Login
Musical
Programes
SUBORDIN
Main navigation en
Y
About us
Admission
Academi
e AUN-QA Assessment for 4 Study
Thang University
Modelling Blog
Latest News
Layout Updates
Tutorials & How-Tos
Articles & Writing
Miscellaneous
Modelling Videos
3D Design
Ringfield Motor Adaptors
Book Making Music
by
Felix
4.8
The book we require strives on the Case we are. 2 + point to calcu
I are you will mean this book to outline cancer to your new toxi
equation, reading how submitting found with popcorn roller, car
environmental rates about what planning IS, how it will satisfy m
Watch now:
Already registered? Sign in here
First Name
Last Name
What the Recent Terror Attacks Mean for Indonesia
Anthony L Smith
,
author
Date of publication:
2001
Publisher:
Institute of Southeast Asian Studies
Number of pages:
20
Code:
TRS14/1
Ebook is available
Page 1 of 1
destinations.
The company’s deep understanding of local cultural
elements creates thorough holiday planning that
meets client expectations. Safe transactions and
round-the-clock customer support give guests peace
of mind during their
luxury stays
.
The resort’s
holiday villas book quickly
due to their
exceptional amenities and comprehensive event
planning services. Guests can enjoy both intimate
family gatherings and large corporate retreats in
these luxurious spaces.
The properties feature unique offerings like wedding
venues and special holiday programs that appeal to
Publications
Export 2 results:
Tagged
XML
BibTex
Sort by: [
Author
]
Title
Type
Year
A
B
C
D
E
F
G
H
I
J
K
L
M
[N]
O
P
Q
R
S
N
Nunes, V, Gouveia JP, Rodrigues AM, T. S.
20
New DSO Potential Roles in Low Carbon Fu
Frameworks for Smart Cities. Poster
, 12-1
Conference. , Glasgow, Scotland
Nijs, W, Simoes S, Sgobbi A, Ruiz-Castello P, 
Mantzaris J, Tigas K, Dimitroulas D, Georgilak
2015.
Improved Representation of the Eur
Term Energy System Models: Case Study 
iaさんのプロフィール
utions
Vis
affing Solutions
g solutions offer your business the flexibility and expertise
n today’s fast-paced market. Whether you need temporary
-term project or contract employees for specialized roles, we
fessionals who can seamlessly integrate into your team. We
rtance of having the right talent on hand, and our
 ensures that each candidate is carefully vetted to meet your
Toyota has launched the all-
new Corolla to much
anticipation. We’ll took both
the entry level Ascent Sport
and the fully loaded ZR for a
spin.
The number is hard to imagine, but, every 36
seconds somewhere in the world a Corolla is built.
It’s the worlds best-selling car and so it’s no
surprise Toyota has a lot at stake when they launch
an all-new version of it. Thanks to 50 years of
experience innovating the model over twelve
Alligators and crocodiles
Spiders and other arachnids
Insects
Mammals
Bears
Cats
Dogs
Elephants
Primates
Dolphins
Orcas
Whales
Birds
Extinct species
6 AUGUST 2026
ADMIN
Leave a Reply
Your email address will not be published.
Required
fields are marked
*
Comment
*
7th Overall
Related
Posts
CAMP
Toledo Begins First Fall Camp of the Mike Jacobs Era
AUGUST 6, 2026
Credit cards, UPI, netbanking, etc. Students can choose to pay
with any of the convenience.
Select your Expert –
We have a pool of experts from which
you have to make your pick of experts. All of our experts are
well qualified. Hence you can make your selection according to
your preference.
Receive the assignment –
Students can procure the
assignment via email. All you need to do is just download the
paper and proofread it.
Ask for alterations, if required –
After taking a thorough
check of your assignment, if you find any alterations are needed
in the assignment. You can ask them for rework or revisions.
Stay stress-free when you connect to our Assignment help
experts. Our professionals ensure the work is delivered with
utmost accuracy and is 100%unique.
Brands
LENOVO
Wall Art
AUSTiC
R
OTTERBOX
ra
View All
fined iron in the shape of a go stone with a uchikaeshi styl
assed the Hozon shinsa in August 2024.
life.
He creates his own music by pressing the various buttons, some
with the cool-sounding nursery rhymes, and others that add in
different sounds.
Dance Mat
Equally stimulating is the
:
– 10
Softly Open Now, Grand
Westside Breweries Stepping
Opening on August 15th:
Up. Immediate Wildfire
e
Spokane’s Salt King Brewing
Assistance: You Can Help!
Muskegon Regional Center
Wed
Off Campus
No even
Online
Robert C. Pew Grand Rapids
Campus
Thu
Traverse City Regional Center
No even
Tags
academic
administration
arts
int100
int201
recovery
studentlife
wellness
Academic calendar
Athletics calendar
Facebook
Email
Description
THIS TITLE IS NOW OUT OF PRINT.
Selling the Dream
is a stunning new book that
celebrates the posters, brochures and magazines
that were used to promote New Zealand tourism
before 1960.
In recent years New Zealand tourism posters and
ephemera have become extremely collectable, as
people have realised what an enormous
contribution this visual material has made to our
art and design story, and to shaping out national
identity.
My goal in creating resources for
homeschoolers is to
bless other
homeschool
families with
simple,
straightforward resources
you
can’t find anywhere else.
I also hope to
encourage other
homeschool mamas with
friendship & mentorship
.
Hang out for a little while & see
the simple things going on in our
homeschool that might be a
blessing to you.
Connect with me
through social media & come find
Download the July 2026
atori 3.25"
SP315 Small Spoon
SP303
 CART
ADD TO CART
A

> **What you are asked to do**
All lines in the listing above that contain "years" should be shown.

> **Response below**
an all-new version of it. Thanks to 50 years of
In recent years New Zealand tourism posters and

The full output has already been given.